## Required task a
Switch "trapezoid" to "parallelogram" in the records, starting at the first line and stopping after the line that has "green hexagon at". Give back only those lines, with nothing else changed.
___ Text extract
Newer digital signs even contain cameras and tracking software to capture viewer characteristics and behavior with an emerging technology known as video analytics.

At the moment, except at research facilities in settings such as Carnegie Mellon, few universities are using video analytics, but as digital signage increasingly becomes a source of advertising revenue for schools and colleges, advertisers are sure to demand information about who is seeing the messaging and how they’re reacting to it.

And that’s where smart signs come in.

Intel is a leader in the development of video analytics. A whitepaper sponsored by Intel provides much more information about video analytics, but here’s how a company website briefly describes the technology and its potential benefits:

“Imagine the possibilities as a person approaches a digital sign equipped with Intel AIM Suite capabilities. This software can – totally anonymously – gather basic viewer demographics such as age range, gender, and the amount of time a person spends looking at the sign. By analyzing the data in real time, the software can change the content of signs to align with the viewer’s demographics, meaning consumers can see more targeted, relevant advertising and advertisers can gather more accurate data for tracking return on investment.”

In the near future, digital signage experts predict, signs will be able to receive data from mobile devices using the open-source software stack called Android. This will allow cell phone owners, for example, to authorize a virtually unlimited volume of data to be projected about themselves.

A student carrying an Android cell phone, for instance, might approach a smart sign in a campus bookstore. Information transmitted from the cell phone might let the sign present a discount coupon now for an eTextbook the student will need later.
______
## Required task b
According to the text on digital signage, which basic viewer demographics can the Intel AIM Suite software gather?
___ Entries
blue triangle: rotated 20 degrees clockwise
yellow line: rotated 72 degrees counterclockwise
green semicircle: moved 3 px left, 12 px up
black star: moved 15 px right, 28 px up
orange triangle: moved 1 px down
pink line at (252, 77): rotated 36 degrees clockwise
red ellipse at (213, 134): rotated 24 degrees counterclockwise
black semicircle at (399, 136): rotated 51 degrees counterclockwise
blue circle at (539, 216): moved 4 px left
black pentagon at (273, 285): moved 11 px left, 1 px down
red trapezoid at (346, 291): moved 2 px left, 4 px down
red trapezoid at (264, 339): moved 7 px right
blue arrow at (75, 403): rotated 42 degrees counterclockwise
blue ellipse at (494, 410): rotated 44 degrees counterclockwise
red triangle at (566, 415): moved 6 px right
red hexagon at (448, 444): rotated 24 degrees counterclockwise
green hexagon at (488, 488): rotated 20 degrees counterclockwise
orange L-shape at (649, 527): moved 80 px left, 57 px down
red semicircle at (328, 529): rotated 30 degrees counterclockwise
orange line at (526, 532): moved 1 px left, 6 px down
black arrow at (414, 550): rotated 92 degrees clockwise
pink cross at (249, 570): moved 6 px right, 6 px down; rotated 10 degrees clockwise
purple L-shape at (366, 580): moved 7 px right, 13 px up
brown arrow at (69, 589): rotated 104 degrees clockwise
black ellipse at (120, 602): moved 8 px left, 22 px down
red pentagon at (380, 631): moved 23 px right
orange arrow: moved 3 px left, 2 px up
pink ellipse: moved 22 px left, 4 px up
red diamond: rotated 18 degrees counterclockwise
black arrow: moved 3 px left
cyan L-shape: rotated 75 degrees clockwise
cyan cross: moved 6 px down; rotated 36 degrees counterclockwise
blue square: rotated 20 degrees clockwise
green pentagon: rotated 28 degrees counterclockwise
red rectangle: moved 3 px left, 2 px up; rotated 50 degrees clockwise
______
## Full output a
blue triangle: rotated 20 degrees clockwise
yellow line: rotated 72 degrees counterclockwise
green semicircle: moved 3 px left, 12 px up
black star: moved 15 px right, 28 px up
orange triangle: moved 1 px down
pink line at (252, 77): rotated 36 degrees clockwise
red ellipse at (213, 134): rotated 24 degrees counterclockwise
black semicircle at (399, 136): rotated 51 degrees counterclockwise
blue circle at (539, 216): moved 4 px left
black pentagon at (273, 285): moved 11 px left, 1 px down
red parallelogram at (346, 291): moved 2 px left, 4 px down
red parallelogram at (264, 339): moved 7 px right
blue arrow at (75, 403): rotated 42 degrees counterclockwise
blue ellipse at (494, 410): rotated 44 degrees counterclockwise
red triangle at (566, 415): moved 6 px right
red hexagon at (448, 444): rotated 24 degrees counterclockwise
green hexagon at (488, 488): rotated 20 degrees counterclockwise

## Full output b
It can gather age range, gender, and the amount of time a person spends looking at the sign.